Field	Type	Description
`severity`	string	Finding severity (from DLP/response pattern)
`method`	string	HTTP method
`url`	string	Target URL (may be truncated)
`agent`	string	Agent identifier
`client_ip`	string	Source IP (HTTP transports only, omitted for stdio MCP)
`request_id`	string	Unique request identifier (HTTP transports only, omitted for stdio MCP)
`mitre_technique`	string	MITRE ATT&CK technique ID
`instance_id`	string	Pipelock instance identifier
`score`	number	Threat score (if adaptive enforcement is enabled)

MITRE ATT&CK Mapping#

Implementations SHOULD include MITRE technique IDs in audit events where applicable:

Detection	Technique ID	Name
DLP / secret exfiltration	T1048	Exfiltration Over Alternative Protocol
SSRF / private IP access	T1046	Network Service Discovery
Prompt injection	T1059	Command and Scripting Interpreter
Tool poisoning	T1195.002	Supply Chain: Software Supply Chain
Session anomaly	T1078	Valid Accounts
Domain blocklist violation	T1071.001	Application Layer Protocol: Web
Rate limit / data budget	T1030	Data Transfer Size Limits

Policy Merging#

When multiple policies are combined (org-wide + team + project), merge rules:

Later policies override earlier ones by section
Within egress.rules, dlp.patterns, etc., rules merge by name
If two rules share a name, the later one wins entirely (no field-level merge)
egress.default is overridden by the last policy that sets it

This allows organizations to set a baseline policy and teams to customize it.

Validation#

Implementations MUST validate policies at load time:

All regex patterns compile without error
All action values are recognized
All severity values are recognized
Strict mode (egress.default: deny) has at least one allow rule
CIDR values parse correctly

Invalid policies MUST be rejected entirely (fail-closed). Partial application of a broken policy is a security risk.

Versioning#

The policy_version field uses semver. Implementations MUST reject policies with a major version they don't support. Minor version bumps add optional fields. Patch version bumps are documentation-only.

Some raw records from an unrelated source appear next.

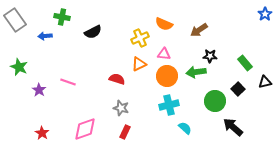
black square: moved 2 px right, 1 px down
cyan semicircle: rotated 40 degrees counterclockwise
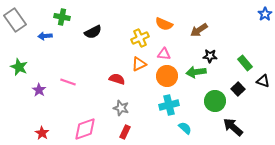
black triangle: moved 2 px left, 1 px up; rotated 32 degrees clockwise
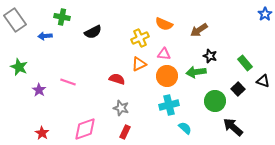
black star: rotated 16 degrees clockwise
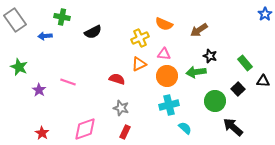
black triangle: rotated 16 degrees counterclockwise
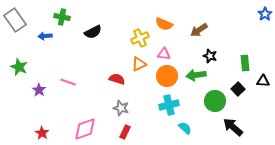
green rectangle: rotated 35 degrees clockwise
green arrow: moved 3 px down
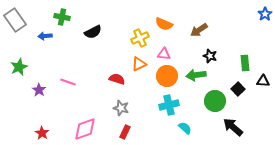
green star: rotated 24 degrees clockwise
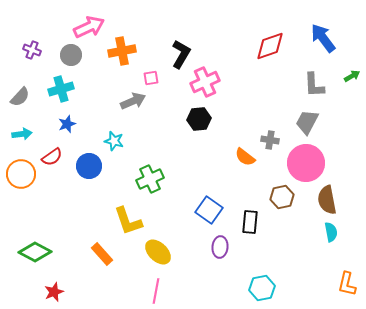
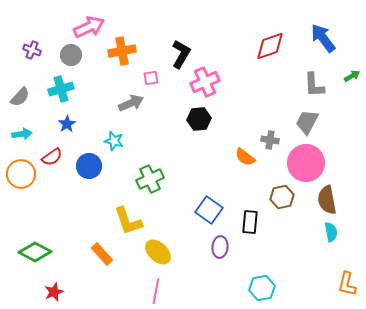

Example: Minimal Production Policy#

policy_version: "0.1.0"
name: "minimal-production"

egress:
  default: deny
  rules:
    - name: "LLM APIs"
      domains: ["*.anthropic.com", "*.openai.com"]
      action: allow
    - name: "Package registries"
      domains: ["registry.npmjs.org", "pypi.org", "pkg.go.dev"]
      action: allow

dlp:
  scan_environment: true
  patterns:
    - name: "API Keys"
      regex: 'sk-[a-zA-Z0-9\-_]{20,}'
      severity: critical

response:
  action: block

mcp:
  input_scanning:
    enabled: true
    action: block
  tool_policy:
    action: warn
    rules:
      - name: "No shell"
        tool_pattern: "execute_command|bash|shell"
        action: block

audit: {}

Relationship to Pipelock Config#

Pipelock's YAML config (pipelock.yaml) is a superset of this spec. It includes deployment fields (listen, timeout_seconds, etc.) alongside policy fields. The policy fields map directly:

Policy Spec	Pipelock Config
`egress.default`	`mode: strict` + `api_allowlist`
`egress.rules[].domains`	`api_allowlist` + `monitoring.blocklist`
`dlp.patterns`	`dlp.patterns`
`response.action`	`response_scanning.action`
`mcp.*`	`mcp_input_scanning`, `mcp_tool_scanning`, etc.
`audit`	`logging` + `emit`

See Configuration Reference for the full pipelock config documentation.